For Management reviews, If there are no actions, there are no actions. I’d state as such to the customer.

TBH if I audited a 9001 system and there were no findings from any internal audits, I’d feel like something wasn’t right. If you feel the internal audits are effective, you’ll have to fight your corner.

Does your QMS say you’ll do annual staff reviews? Nothing in 9001 days you must.

and if the Auditor misunderstood your training matrix, make them aware of that. Why would you train people in something that they don’t need for their role.

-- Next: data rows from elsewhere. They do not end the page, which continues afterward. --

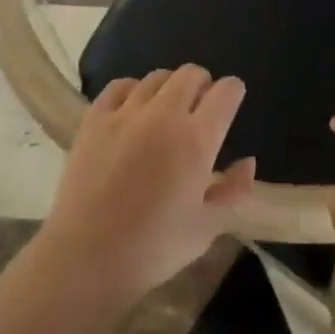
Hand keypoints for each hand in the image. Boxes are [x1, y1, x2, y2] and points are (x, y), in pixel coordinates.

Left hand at [36, 65, 256, 310]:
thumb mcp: (206, 229)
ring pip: (157, 76)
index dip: (233, 92)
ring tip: (166, 110)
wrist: (85, 259)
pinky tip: (132, 110)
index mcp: (197, 139)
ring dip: (169, 87)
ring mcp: (126, 112)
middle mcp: (164, 114)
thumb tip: (248, 162)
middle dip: (203, 84)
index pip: (226, 92)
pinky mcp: (94, 118)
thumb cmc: (153, 248)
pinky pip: (120, 85)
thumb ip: (233, 192)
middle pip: (191, 74)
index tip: (231, 103)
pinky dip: (132, 90)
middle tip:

So we are small company with long term employees. There is no reason to think we would find non-conformances during an internal audit. We hit the big stuff that matters -- lessons learned over the years. We can make up "findings" if that makes people think we are more effective.

The other "requirements" are what they were looking for relative to compliance (not ISO requirements in and of themselves). I.e.; wanted to see annual reviews to verify competency.

 

[Bev D]

stick to your system.
annual reviews are only one way to 'verify' competency. They are actually just a documentation of what was assessed...
I wouldn't expect a small company with long term employees to have many findings at all.

 

[greatwhitebuffalo]

"I wouldn't expect a small company with long term employees to have many findings at all." - We certainly fit this bill as well, we farm out our internal audits and did have some findings for the first time this past year, from a hungry auditor who was excited to visit us for the first time. Even our Registrar has never given us more than a couple of OFI's, and we've been with them since 2018. Objectives are met, customers are happy. If it ain't broke...

 

[geoffairey]

So we are small company with long term employees. There is no reason to think we would find non-conformances during an internal audit. We hit the big stuff that matters -- lessons learned over the years. We can make up "findings" if that makes people think we are more effective.

The other "requirements" are what they were looking for relative to compliance (not ISO requirements in and of themselves). I.e.; wanted to see annual reviews to verify competency.

None of my points were a criticism, like I said. If you’re confident, fight your corner. Don’t make work just to satisfy the auditor.

 

[dramman]

Customer audits are always tricky. Part of dealing with this is understanding your power in the relationship. Can they do anything if refuse to do what the auditor wants and simply justify your position?

 

[Mike S.]

Like dealing with incompetent registrar auditors, dealing with incompetent customer auditors is a frustrating exercise. In a case like this, I usually struggle finding the right (nicey nicey) words to say "there is no requirement in XXXX (whatever standard) for what you are requesting. We handle such situations in this manner...."

 

[Ed Panek]

My perspective is as a medical device start-up. We DO JUMP through customer hoops where it makes sense for us to do so. In medical the QARA folks can hold up a project. Our investors would blow up if they found out we refused to undertake a 3 day project for a multimillion-dollar $ contract. Depending on your industry this approach may not make sense. Also, consider the size of the customer. Refusing addressing items may be a huge headache especially if the company is siloed and gigantic.

Im assuming this is not a risky product.